M. Jean-Paul Emorine, président, a replacé l'enjeu de ce réseau écologique européen dans le contexte de l'adoption de la Charte de l'environnement et de la réforme de la politique agricole commune (PAC), qui mettent l'accent sur une meilleure prise en compte de la préservation de l'environnement. Il a considéré que les mesures agri-environnementales et les nouvelles orientations retenues par la PAC pouvaient contribuer au financement des mesures de gestion adoptées dans certains sites Natura 2000. Enfin, il a approuvé les préconisations du rapporteur allant dans le sens d'une réappropriation de cet objectif par les élus locaux.

M. Hilaire Flandre a considéré que la richesse du territoire national en termes d'habitats et d'espèces recensés dans le réseau Natura 2000 témoignait de la prise en compte, par les agriculteurs, de l'environnement et des paysages, et estimé que la préservation de ces habitats était assurée dès lors que l'activité agricole était maintenue.
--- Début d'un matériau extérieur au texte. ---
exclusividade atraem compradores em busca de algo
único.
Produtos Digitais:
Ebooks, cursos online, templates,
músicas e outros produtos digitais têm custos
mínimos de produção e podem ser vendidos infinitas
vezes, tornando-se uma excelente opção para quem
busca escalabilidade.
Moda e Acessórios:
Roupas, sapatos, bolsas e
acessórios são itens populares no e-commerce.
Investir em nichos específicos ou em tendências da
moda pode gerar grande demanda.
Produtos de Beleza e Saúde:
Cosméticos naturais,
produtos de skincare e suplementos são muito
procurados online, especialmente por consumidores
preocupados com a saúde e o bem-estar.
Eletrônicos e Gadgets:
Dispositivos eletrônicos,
M. Jean-Paul Emin a souligné que le réseau Natura 2000 devait rester sélectif et ne retenir que des sites exemplaires, pour lesquels il fallait définir des mesures de gestion pragmatiques et réalistes au plan financier.

En réponse, M. Jean-François Le Grand,rapporteur, a apporté les précisions suivantes :

- l'implication des élus locaux dès la désignation des sites et pour la définition des mesures de gestion constitue un facteur de réussite au vu des expériences locales observées ;

- la gestion d'un site Natura 2000 ne s'apparente pas à la réglementation d'un parc national mais offre beaucoup de similitudes avec celle arrêtée de manière concertée dans un parc naturel régional ;

- l'objet de la mission d'information est de définir les voies et moyens de répondre de manière appropriée à l'objectif de préservation de la biodiversité affiché par la directive « Habitats » ;

- la définition des notions de perturbation et de dérangement doit se faire en concertation au niveau local pour arrêter des décisions adaptées à chaque site ;

- lors de la rédaction d'un document d'objectifs et à l'occasion de son évaluation, il doit pouvoir être possible de modifier le périmètre d'un site en fonction de l'évolution d'un habitat ou d'une espèce pour lesquels le site a été désigné ;

- la définition des mesures de gestion doit être pragmatique, réaliste et adaptée aux moyens financiers disponibles.